'Bridge buildings' across the highway
The Grotiusplaats plan area lies between Central Station and the Beatrixkwartier in The Hague. Since the construction of highway Utrechtse Baan the area has been severely segmented, and it needed to be reunited into a spatial and functional entity. On the initiative of the chief government architect, a team of architects was brought together under the leadership of Joan Busquets. The architects ZJA were commissioned to design two office buildings above the Utrechtse Baan.

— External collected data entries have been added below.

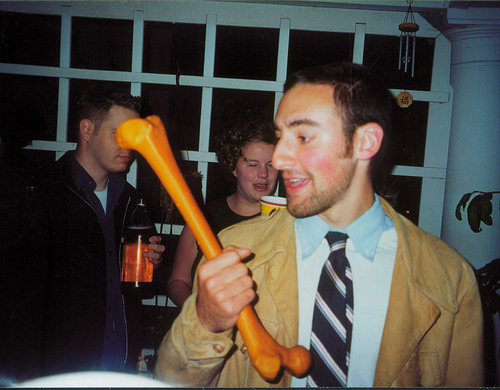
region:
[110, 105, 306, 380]
very large orange bone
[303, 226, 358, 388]
black neck tie with diagonal silver and blue stripes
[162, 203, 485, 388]
gold leather jacket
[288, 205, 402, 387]
light blue dress shirt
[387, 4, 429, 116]
small set of windchimes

The Grotius plaza is surrounded by offices, shops and dwellings. The sunken Utrechtse Baan motorway cuts straight through the square. ZJA was commissioned to design two office buildings above the Utrechtse Baan. The two 'bridge buildings', parallel with each other, span the Utrechtse Baan and form a forceful demarcation on each side of the central square. Like stitches in a wound, the buildings connect the north and south sides of the square. These buildings are conceived as gateways, both at street level and driving on the Utrechtse Baan. The office blocks are raised two storeys above the level of the square in order to create as much openness as possible. A glass entrance and a transparent shop space are all that stand beneath. In order to establish a connection with the ‘canopy plan’ of the urban design, the the first office storey above the glass substructure is set back from the facade. This floor is suspended by tie rods attached to the floors above.
The bridge building on the west side has five storeys of office space, while the building on the east side is the same height but has a number of extra storeys in a tower-like structure. Access to the building on the west side is situated in two cores on opposite sides of the Utrechtse Baan at street level. These cores also provide structural stability. The building on the east side has three entrances at ground level.
A load-bearing structure of steel lattice trusses makes the big span across the Utrechtse Baan and is left visible, defining the look of both buildings. Structural, concrete facade elements are affixed to the steel lattice trusses. The enclosure of the facades is different on each side of the two buildings. The elevations overlooking the square have a glass curtain wall, while the exterior elevations are stone-like, just like the urban elevation of which the buildings are a continuation.
The designers had to demonstrate that the building’s fire safety would satisfy regulations without the need for additional fire-resistant cladding (in order to get permission to leave the steel load-bearing structure bare). Research demonstrated that the considerable mass of steel and the relatively large surface area of the elements used would ensure rapid diffusion of the heat. If the structure were to heat up in the case of fire, the steel directly releases the heat into the atmosphere. It required no more than a slight increase in the size of the elements to guarantee the building’s fire safety.